Karadeniz 1.5 metre yükselecek 50 milyon insan etkilenecek
Deniz seviyelerindeki yükselmelere yönelik tahminler değişebiliyor. Örneğin Ukraynalıların Karadeniz için yaptıkları tahminler 1.5 metre kadar çıkıyor. Deniz seviyesi 10 santim yükselse bile etkileri büyük olacak. Türkiye’de maalesef büyük bir nüfus kıyılara kayıyor. İleriki yıllarda 50 milyon kadar insanın kıyılarımızdaki su seviyesinden kötü bir şekilde etkileneceği bekleniyor.
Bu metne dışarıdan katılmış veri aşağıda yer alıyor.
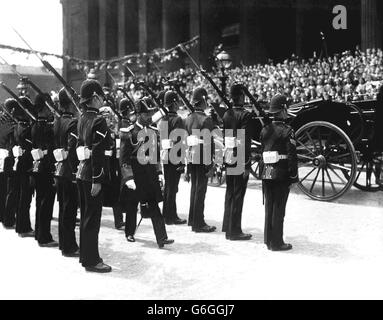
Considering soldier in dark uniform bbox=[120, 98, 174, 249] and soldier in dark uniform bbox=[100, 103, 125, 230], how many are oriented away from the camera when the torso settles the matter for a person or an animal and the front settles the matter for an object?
0

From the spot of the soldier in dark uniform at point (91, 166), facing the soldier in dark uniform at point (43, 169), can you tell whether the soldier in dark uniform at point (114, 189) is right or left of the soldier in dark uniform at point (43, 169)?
right

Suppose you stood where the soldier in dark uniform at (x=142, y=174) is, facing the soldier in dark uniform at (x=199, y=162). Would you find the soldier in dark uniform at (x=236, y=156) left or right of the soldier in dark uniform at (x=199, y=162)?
right

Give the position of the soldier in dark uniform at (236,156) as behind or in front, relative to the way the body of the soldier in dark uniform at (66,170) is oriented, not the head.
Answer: in front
İklim göçleri hızlandıracak
Prof. Dr. Mikdat Kadıoğlu, senaryolara göre yaptığı değerlendirmede, küresel ısınmanın, ülkemizde de iklim göçlerini hızlandıracağını, ulusal güvenliğimizi tehdit edeceğini ve sağlığımızı etkileyeceğini vurguluyor. Kadıoğlu’nun çalışmasına göre meydana gelebilecek değişimler şöyle:
“Meteorolojik afetler, Türkiye’nin güneyinden kuzeyine doğru sayı ve şiddet bakımından artış gösterecek.
“Yağış yetersizliği, su sıkıntısı ve aşırı hava olaylarındaki artış; bitkisel üretime uygun alanların azalması ve kuzeye doğru kaymasına yol açarak, tarım ve gıda üretimimizi sınırlayacağı için fiyatlar
yükselecek, ithalat artıp ihracat düşecektir.
Sıcaklıktaki artış, insan, bitki ve hayvan sağlığı üzerinde olumsuz etkiler yapacak, haşere, hastalık ve ölüm oranları artacak, yarı kurak bölgeler daha kurak hale gelecek, sulama suyu talebi bugüne göre
yaklaşık iki katına çıkacaktır.
“Türkiye’nin mevcut su kaynakları ve gıda sorunlarına yeni sorunlar eklenecek, sulama, içme ve kullanma suyunda sıkıntılar yaşanacak, sektörler ile birlikte iller/ bölgeler arasında su için büyük bir
rekabet ortaya çıkacak. Artan hava sıcaklığından büyükbaş hayvancılık etkilenecek.